## Descrição da tarefa
Transcreva do texto sobre o balanço do ano o trecho entre "Sobre minha translação." e "Saudáveis e patológicos.", inclusive.

## Trecho do texto
Sobre minha translação.




Por Fernando Tenório



Resolvi presentear-me com um balanço geral sobre o ano que vivi e também sobre mim. Afinal, estamos girando, como a Terra, em rotação e em translação, em torno de nós mesmos e das nossas próprias histórias. A data que nascemos serve como um marco, um símbolo para denotar narcisicamente nossa vida de importância. A possibilidade do reencontro, nos anos que se avizinham, com os mesmos temas é muito grande, mesmo que sejam outros os atores, as histórias tendem à repetição. Mas, podemos nós tratar de interromper o ciclo infinito dos astros? Não repetir histórias parentais? É difícil! Há tendência a voltarmos aos mesmos "pontos", nossos e dos nossos antepassados. Pontos bons e maus. Saudáveis e patológicos.

Carrego comigo uma sensação de que cada passo dado é definitivo, pois à medida que avanço, tenho a impressão que avança sobre mim um abismo na mesma velocidade. Tento correr o tempo inteiro, em vão. Presa a mim há muita impulsividade, talvez fruto da fantasia de que não posso parar sob risco de ser devorado pelo grande penhasco, sendo necessárias decisões rápidas por puro instinto de sobrevivência. Trago ainda, a sensação que cada decisão que tomo é definitiva e sem retorno, consequência/causa da impulsividade, pois à medida que ando os caminhos percorridos afundam, deixando-me sem alternativas de voltar.

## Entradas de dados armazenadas

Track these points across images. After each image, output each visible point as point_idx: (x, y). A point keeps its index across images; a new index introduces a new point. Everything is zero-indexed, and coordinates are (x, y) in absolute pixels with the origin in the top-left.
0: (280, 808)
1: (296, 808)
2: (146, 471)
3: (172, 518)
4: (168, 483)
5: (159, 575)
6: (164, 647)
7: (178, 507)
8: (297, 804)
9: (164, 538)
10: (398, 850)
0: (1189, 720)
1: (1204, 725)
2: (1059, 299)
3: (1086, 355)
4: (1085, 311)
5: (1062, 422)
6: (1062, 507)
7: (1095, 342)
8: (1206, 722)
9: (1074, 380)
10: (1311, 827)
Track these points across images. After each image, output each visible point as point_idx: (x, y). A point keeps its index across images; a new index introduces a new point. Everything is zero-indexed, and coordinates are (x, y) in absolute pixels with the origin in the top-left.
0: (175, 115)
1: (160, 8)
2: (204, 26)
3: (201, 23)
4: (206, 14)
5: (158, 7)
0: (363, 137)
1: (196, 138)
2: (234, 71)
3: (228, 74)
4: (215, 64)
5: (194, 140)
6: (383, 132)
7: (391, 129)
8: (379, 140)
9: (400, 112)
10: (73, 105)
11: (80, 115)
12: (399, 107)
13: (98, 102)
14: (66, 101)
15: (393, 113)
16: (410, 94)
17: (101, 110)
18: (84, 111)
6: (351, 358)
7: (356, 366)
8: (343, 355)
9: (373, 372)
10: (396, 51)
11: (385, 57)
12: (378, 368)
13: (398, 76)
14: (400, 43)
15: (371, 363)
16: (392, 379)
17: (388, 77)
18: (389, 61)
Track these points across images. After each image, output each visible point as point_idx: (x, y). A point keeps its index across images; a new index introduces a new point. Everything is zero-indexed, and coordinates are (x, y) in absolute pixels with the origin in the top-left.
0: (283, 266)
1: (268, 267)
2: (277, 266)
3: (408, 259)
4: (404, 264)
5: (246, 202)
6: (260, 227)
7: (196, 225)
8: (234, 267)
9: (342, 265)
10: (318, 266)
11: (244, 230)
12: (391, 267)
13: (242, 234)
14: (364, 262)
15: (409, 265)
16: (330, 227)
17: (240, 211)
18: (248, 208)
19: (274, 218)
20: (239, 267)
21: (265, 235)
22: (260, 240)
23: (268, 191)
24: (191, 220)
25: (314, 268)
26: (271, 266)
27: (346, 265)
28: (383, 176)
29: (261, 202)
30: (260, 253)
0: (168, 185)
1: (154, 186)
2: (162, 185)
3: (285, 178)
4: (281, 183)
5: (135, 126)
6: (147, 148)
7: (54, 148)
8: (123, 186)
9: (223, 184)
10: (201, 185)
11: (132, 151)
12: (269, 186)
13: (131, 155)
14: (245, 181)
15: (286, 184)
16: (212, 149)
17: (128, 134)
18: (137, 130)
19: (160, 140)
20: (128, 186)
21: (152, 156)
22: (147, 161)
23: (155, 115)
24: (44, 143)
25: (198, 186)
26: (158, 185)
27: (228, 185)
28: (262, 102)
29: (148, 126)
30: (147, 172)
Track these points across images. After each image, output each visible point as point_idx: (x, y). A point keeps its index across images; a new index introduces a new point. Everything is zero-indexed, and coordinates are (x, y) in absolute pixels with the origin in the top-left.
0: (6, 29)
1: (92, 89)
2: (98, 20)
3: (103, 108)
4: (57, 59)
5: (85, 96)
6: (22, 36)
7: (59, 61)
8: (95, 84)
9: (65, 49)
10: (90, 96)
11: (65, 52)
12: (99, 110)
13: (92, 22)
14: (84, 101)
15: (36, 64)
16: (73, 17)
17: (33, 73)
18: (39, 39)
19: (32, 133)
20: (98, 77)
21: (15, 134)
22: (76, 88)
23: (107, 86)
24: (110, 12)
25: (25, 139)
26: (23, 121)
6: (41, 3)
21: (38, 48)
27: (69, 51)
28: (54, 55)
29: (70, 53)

## Resultado do exercício
Sobre minha translação.




Por Fernando Tenório



Resolvi presentear-me com um balanço geral sobre o ano que vivi e também sobre mim. Afinal, estamos girando, como a Terra, em rotação e em translação, em torno de nós mesmos e das nossas próprias histórias. A data que nascemos serve como um marco, um símbolo para denotar narcisicamente nossa vida de importância. A possibilidade do reencontro, nos anos que se avizinham, com os mesmos temas é muito grande, mesmo que sejam outros os atores, as histórias tendem à repetição. Mas, podemos nós tratar de interromper o ciclo infinito dos astros? Não repetir histórias parentais? É difícil! Há tendência a voltarmos aos mesmos "pontos", nossos e dos nossos antepassados. Pontos bons e maus. Saudáveis e patológicos.